William Andrus said...

Its been a long time since I program this, but I believe one of the changes I made from an older version was to eliminate the number of states my program would have to look through. This was done by taking into account symmetry. The 4 state only check in Monte Carlo is a bug, and should look at all eight states. I must of forgot to include the other states, as I did in the other 2 learning styles.

I believe the evaluation I do per game is a value iteration. I do allow the user to change the policy variables (epsilon, step size, rewards), allowing for a more varied learning experience.

Also, turn off "Auto Explore New States" when you want to show off the program.

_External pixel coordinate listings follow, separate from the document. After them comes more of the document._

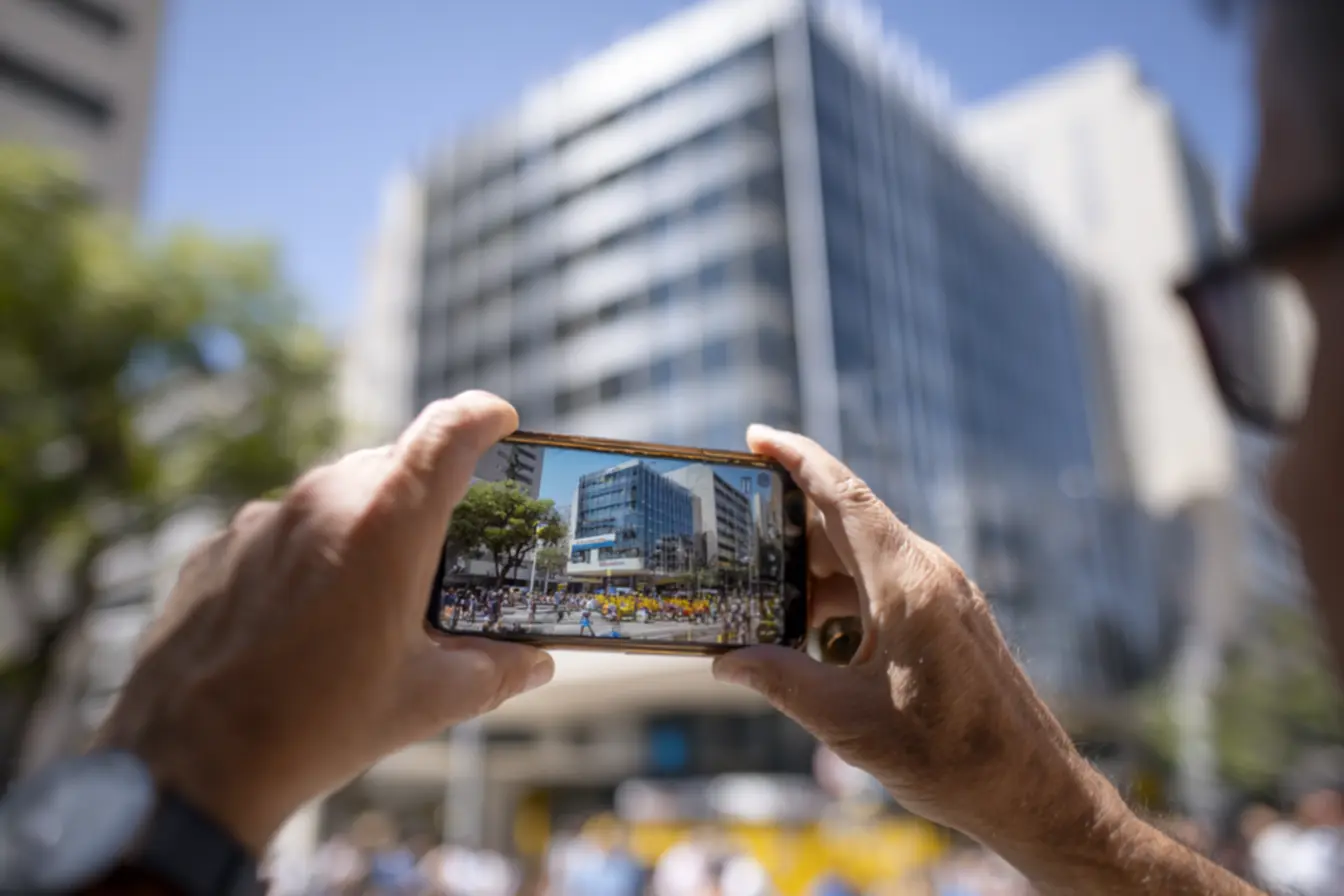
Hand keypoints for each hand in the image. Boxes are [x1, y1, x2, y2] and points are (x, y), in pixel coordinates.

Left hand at [96, 393, 554, 854]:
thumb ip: (493, 671)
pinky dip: (307, 558)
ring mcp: (261, 522)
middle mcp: (322, 501)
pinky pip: (279, 532)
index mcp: (387, 523)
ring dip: (363, 530)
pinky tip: (304, 621)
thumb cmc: (317, 727)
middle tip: (444, 551)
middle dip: (425, 497)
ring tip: (369, 602)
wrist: (188, 768)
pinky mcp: (216, 549)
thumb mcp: (425, 701)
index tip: (501, 420)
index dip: (482, 416)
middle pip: (391, 466)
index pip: (448, 432)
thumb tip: (533, 664)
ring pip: (333, 498)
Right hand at [713, 425, 1123, 849]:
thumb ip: (779, 680)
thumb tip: (725, 661)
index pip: (844, 496)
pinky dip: (844, 593)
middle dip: (788, 522)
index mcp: (906, 583)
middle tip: (733, 529)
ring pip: (865, 555)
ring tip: (761, 591)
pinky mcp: (951, 614)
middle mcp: (929, 572)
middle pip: (847, 521)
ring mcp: (944, 591)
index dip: (797, 458)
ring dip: (814, 567)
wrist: (1031, 790)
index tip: (756, 436)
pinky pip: (885, 582)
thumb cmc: (948, 756)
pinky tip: (811, 629)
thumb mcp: (846, 722)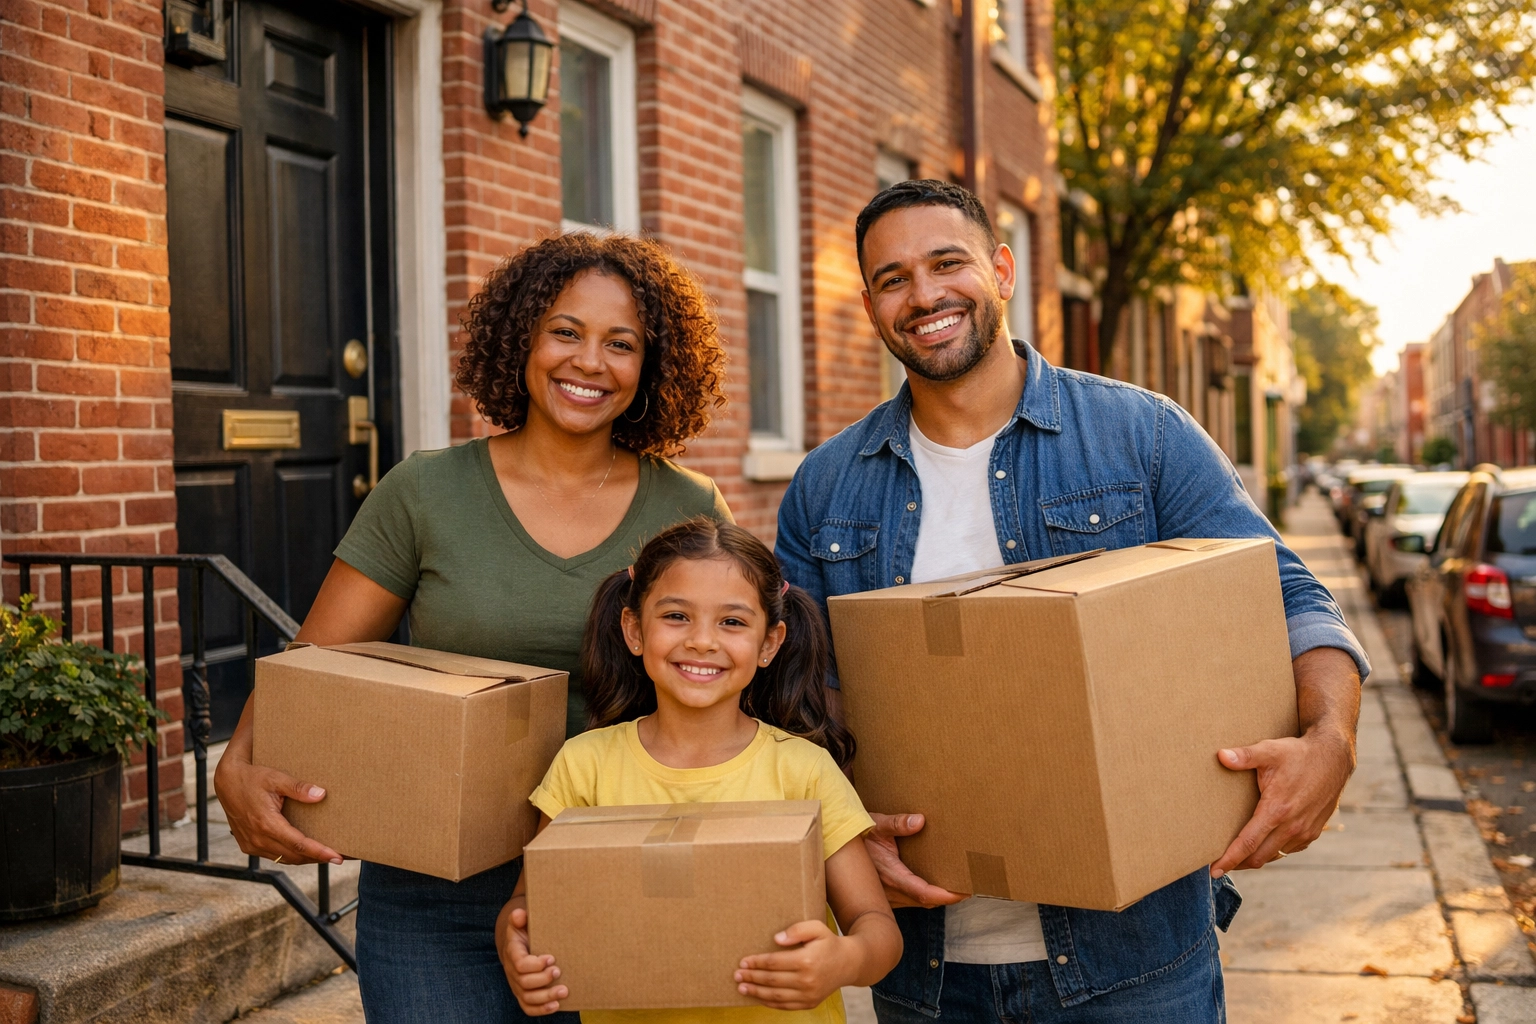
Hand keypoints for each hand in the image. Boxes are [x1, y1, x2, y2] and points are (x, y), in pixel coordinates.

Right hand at [214, 748, 340, 865]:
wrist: (226, 782)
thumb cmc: (252, 778)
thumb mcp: (276, 778)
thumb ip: (299, 788)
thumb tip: (321, 795)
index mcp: (266, 824)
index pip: (299, 844)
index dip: (320, 852)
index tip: (337, 857)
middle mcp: (258, 839)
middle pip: (294, 855)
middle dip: (318, 858)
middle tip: (340, 857)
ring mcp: (251, 844)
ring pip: (284, 858)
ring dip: (305, 858)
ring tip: (327, 855)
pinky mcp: (248, 845)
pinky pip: (274, 855)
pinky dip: (291, 855)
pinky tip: (304, 851)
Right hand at [496, 904, 566, 1014]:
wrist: (519, 946)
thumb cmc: (524, 932)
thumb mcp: (520, 922)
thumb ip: (519, 918)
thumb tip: (520, 915)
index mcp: (513, 954)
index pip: (519, 964)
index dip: (535, 964)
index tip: (552, 958)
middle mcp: (512, 972)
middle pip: (525, 983)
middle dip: (543, 979)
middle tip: (559, 971)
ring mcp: (517, 986)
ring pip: (528, 998)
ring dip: (547, 996)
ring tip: (564, 991)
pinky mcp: (523, 995)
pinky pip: (528, 1007)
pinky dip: (542, 1010)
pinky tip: (556, 1005)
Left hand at [735, 919, 854, 1008]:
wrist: (849, 963)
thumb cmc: (829, 942)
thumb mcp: (816, 927)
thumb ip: (797, 930)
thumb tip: (776, 939)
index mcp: (806, 960)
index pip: (774, 963)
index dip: (756, 962)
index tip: (743, 961)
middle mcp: (807, 980)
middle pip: (772, 980)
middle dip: (752, 977)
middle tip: (737, 975)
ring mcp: (808, 994)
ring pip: (776, 995)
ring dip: (756, 992)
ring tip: (742, 988)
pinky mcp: (810, 1003)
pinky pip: (785, 1005)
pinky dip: (770, 1002)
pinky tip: (759, 997)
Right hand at [862, 812, 965, 908]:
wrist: (837, 845)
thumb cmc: (857, 833)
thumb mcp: (875, 823)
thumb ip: (897, 823)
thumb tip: (920, 821)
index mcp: (890, 874)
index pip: (923, 892)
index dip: (945, 895)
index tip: (964, 891)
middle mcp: (889, 891)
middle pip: (926, 902)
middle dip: (948, 897)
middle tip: (969, 886)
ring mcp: (887, 896)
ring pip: (919, 903)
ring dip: (938, 898)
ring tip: (957, 886)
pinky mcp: (886, 896)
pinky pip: (910, 900)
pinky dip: (926, 895)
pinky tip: (935, 884)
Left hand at [1209, 729, 1353, 876]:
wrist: (1334, 758)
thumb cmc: (1298, 754)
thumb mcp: (1270, 751)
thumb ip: (1244, 756)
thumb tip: (1221, 756)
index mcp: (1277, 811)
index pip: (1248, 843)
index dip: (1230, 859)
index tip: (1214, 871)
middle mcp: (1292, 827)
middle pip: (1259, 857)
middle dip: (1237, 864)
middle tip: (1218, 866)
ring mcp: (1304, 832)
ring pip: (1274, 855)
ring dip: (1255, 858)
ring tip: (1237, 857)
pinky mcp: (1313, 832)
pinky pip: (1288, 850)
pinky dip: (1273, 851)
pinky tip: (1262, 845)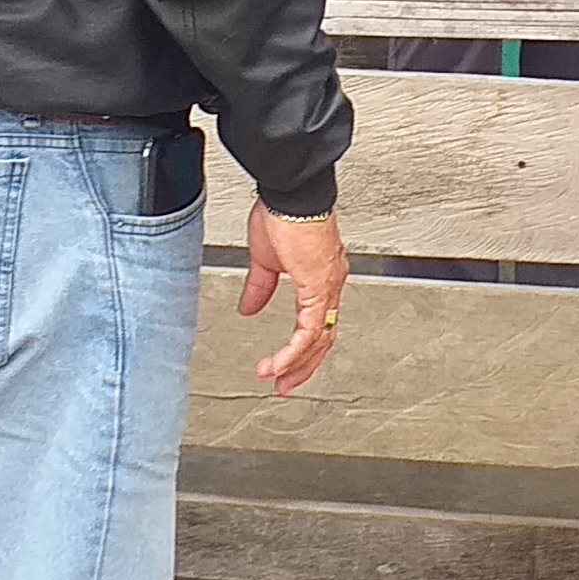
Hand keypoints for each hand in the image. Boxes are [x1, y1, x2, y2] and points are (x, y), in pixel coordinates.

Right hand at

I made this to force the agents to explore as many states as possible, but this is not good when you want to play a human.

Antonio (italian) said...

Sorry but I didn't understand very well... do you mean I have to do to control all eight states also for the Monte Carlo?

William Andrus said...

Yes, so it should be something like:
if (state1 == states[0, j] || state2 == states[0, j] || state3 == states[0, j] || state4 == states[0, j] || state5 == states[0, j] || state6 == states[0, j] || state7 == states[0, j] || state8 == states[0, j])
{
found = true;
//get the value
values[i] = double.Parse(this.states[1, j]);
if (values[i] > largestValue && board[i] == 0)
{
largestValue = values[i];
this.move = i;
}
}

Antonio (italian) said...

Perfect, I understand. Thank you. PS: In Italy it is midnight, I'm going to sleep, good continuation.

Antonio (italian) said...

I have another question... Based on what principle you have build the state2, state3, ....., state8? Should also built the following state?

string state9 = (state[0].ToString() + state[1].ToString() + state[2].ToString() + state[3].ToString() + state[4].ToString() + state[5].ToString() + state[6].ToString() + state[7].ToString() + state[8].ToString());

We feel sooon

William Andrus said...

Well, that would be state1 or just state in some cases.

I believe it first looks for a possible move (state1) then looks at the other possible variations for this state based on symmetry.

So in total it is looking at 8 possible variations that 1 move will be similar too. This is done to look up previous values, since I only hold 1 of the 8 moves.